What is Beamer?

Beamer is a LaTeX document class that is used for creating presentations. This class offers several pre-designed templates and a set of interesting features for making customized ones.

American pronunciation

bee·mr

British pronunciation

bee·muh

Origin of Beamer

This class is a great contribution of Till Tantau where the first version of the Beamer presentation was published in public on the Ph.D. defense of Till. As per the request of some of his colleagues, he included the package in CTAN. in March 2003. It was considered as the first official release of “Initial Version”.

Since 2007, this package was not maintained and in April 2010, Till handed the maintenance responsibility to Joseph Wright and Vedran Miletic.

At the present, it’s mainly samcarter doing the work and keep maintaining it by refining codes, fixing bugs, including new features, and providing supports to users, but Joseph Wright has the lead formally, e.g. does the releases to CTAN.
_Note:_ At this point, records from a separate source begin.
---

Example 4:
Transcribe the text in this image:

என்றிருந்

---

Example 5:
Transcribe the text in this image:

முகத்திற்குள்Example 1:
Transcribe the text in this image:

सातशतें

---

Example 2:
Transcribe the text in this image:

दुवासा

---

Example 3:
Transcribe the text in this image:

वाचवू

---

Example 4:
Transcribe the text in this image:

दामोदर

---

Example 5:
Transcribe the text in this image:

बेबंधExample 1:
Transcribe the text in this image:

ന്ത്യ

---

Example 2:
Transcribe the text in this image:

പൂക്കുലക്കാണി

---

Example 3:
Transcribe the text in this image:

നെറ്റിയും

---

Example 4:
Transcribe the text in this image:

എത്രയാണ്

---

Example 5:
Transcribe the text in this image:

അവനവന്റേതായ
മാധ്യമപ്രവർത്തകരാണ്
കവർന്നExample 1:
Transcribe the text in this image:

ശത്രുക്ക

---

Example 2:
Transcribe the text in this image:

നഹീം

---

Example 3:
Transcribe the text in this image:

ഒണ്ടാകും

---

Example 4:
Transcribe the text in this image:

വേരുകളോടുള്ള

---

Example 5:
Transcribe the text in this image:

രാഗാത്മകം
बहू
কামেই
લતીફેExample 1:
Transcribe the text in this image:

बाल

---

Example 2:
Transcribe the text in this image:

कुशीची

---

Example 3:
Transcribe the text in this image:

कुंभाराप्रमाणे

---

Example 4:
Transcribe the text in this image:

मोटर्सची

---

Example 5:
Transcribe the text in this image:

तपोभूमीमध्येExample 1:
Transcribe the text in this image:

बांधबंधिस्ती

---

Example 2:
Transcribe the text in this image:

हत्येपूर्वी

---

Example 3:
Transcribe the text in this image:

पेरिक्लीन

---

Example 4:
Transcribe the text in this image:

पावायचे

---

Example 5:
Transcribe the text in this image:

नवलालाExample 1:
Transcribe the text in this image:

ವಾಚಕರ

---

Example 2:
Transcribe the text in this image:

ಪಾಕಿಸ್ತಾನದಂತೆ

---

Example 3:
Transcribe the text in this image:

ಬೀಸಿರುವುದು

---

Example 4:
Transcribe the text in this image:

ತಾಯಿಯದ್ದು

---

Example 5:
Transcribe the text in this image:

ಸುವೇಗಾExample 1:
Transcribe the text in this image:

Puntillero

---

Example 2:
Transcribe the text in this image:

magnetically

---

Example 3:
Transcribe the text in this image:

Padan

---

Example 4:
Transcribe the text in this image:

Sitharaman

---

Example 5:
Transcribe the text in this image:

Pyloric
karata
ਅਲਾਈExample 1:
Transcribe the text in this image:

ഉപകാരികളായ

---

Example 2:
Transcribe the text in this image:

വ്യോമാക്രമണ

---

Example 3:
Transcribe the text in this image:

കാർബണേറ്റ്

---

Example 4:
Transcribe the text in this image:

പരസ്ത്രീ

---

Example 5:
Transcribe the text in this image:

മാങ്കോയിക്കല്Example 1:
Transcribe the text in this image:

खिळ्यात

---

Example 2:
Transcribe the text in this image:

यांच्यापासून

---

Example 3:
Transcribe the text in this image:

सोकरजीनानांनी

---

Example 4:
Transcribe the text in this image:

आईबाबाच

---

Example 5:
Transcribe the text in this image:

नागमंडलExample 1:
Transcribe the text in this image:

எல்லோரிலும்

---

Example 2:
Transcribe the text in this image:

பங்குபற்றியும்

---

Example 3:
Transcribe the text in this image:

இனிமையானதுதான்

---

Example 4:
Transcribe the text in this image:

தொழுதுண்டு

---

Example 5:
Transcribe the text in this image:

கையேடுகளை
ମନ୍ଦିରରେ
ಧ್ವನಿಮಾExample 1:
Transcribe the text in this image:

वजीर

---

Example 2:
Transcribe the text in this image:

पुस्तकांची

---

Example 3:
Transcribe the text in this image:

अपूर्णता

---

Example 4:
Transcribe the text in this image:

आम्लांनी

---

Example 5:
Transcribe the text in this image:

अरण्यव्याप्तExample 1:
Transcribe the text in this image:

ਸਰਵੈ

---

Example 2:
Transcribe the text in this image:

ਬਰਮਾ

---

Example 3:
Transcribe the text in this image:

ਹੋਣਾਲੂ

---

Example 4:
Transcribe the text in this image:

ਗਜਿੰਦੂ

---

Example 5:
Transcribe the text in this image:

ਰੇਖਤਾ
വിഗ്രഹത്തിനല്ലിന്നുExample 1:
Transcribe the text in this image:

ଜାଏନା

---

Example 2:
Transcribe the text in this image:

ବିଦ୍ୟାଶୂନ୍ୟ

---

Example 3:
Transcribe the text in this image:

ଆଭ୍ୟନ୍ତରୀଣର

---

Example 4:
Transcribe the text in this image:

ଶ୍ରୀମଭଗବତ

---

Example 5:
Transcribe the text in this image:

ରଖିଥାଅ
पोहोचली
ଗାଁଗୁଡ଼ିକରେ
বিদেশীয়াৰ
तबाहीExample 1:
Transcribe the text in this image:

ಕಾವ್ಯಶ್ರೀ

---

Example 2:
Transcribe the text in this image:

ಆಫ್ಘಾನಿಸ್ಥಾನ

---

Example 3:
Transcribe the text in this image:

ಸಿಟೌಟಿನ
If you are interested in the Beamer package and contribute through feedback please visit https://github.com/josephwright/Beamer. The User Guide of 247 pages (version no 3.6.3) of this class provides enormous examples and descriptions of different commands.

Beamer Output

The ultimate output of any Latex Beamer presentation is naturally a PDF (Portable Document Format) file.

PDF is independent of:

  • hardware (i.e. any type of printer, iPad, E-reader, smartphones, projector, etc.) and
  • software (Windows & Apple operating systems).

which makes this format good for both printouts and presentations.

Beamer Output

Features of Beamer class

  • Beamer is compatible with pdflatex, dvips, lualatex, and xelatex.
  • You can use most of the standard commands of LaTeX for Beamer presentation as well.
  • A user can create overlays easily and add dynamic effects.
  • Have features for creating both slides and handouts.
  • Easy customization of Beamer Themes, which allow you to change the appearance of your presentation to accomplish your purposes. For example, users can change layouts, colors, fonts, bullet styles in any presentation globally.
  • Beamer handles theorems, proofs, definitions, and itemization in a structured approach, along with flexible customization.
  • The Beamer class separates the style as well as content and ensures the portability in source code, implementation, and output.
  • Like LaTeX, Beamer has excellent mathematical and scientific typesetting capabilities without exporting any external tools.
  • It also supports hypertext features and cross-referencing capabilities.

Drawbacks of Beamer class

  • Some users may feel the learning curve is steeper, especially while experimenting with macros and exploit customization.
  • Some command syntax is tough to remember and type.
  • Sometimes, positioning floating objects like images, long tables seem complex to a group of users.
  • Sharing with WYSIWYG content is difficult, as the mainstream in a commercial environment is using MS PowerPoint.